# AutoML Exercise

In [None]:
import pickle
import numpy as np
import matplotlib.pyplot as plt
from typing import List, Dict, Tuple

## 1. Introduction

In this exercise we will see how we can use Bayesian optimization [[Shahriari et al, 2016]](#4.-References) to optimize the hyperparameters of a feed-forward neural network (FC-Net).
We will also learn how we can empiricially evaluate hyperparameter optimization methods in practice.
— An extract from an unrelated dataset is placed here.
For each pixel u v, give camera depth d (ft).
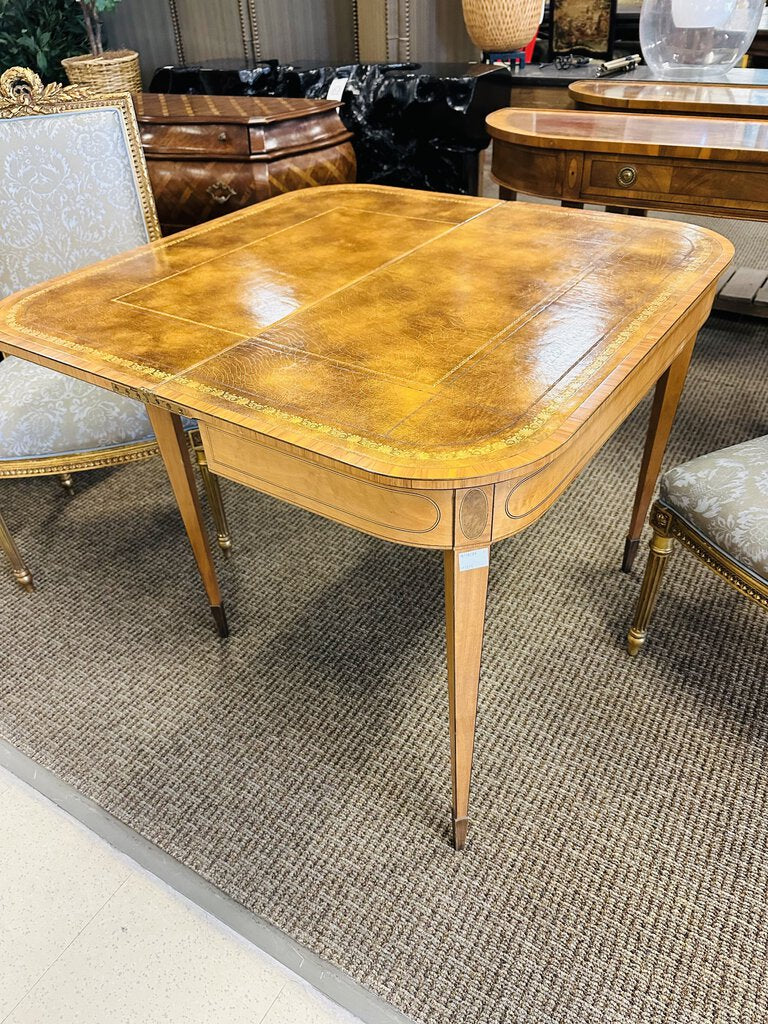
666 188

Before you start, make sure you installed the following dependencies:
- numpy (pip install numpy)
- matplotlib (pip install matplotlib)
- scipy (pip install scipy)
- sklearn (pip install sklearn)
- pytorch (pip install torch)
- ConfigSpace (pip install ConfigSpace)
- hpobench (see https://github.com/automl/nas_benchmarks for how to install it. Note that, you need to download the data first from [here](http://ml4aad.org/wp-content/uploads/2019/01/fcnet_tabular_benchmarks.tar.gz) and you need to install [nasbench](https://github.com/google-research/nasbench))

To avoid, that you waste too much time training the FC-Net, we will not optimize the actual benchmark but instead use a  tabular benchmark [[Ying et al, 2019]](#4.-References) [[Klein et al, 2019]](#4.-References). In previous work, we first discretized the hyperparameter configuration space of the FC-Net and then performed an evaluated all hyperparameter configurations in that space multiple time. 
The results are compiled into a database, such that we can simply look up the performance of a hyperparameter configuration instead of training it from scratch.

The code below shows how we can load the benchmark together with the configuration space.
Each hyperparameter configuration is encoded as a `Configuration` object and we can easily convert it to a `numpy` array or a `dictionary`. Note that, if we convert it to a numpy array, all values are normalized to be in $[0, 1]$.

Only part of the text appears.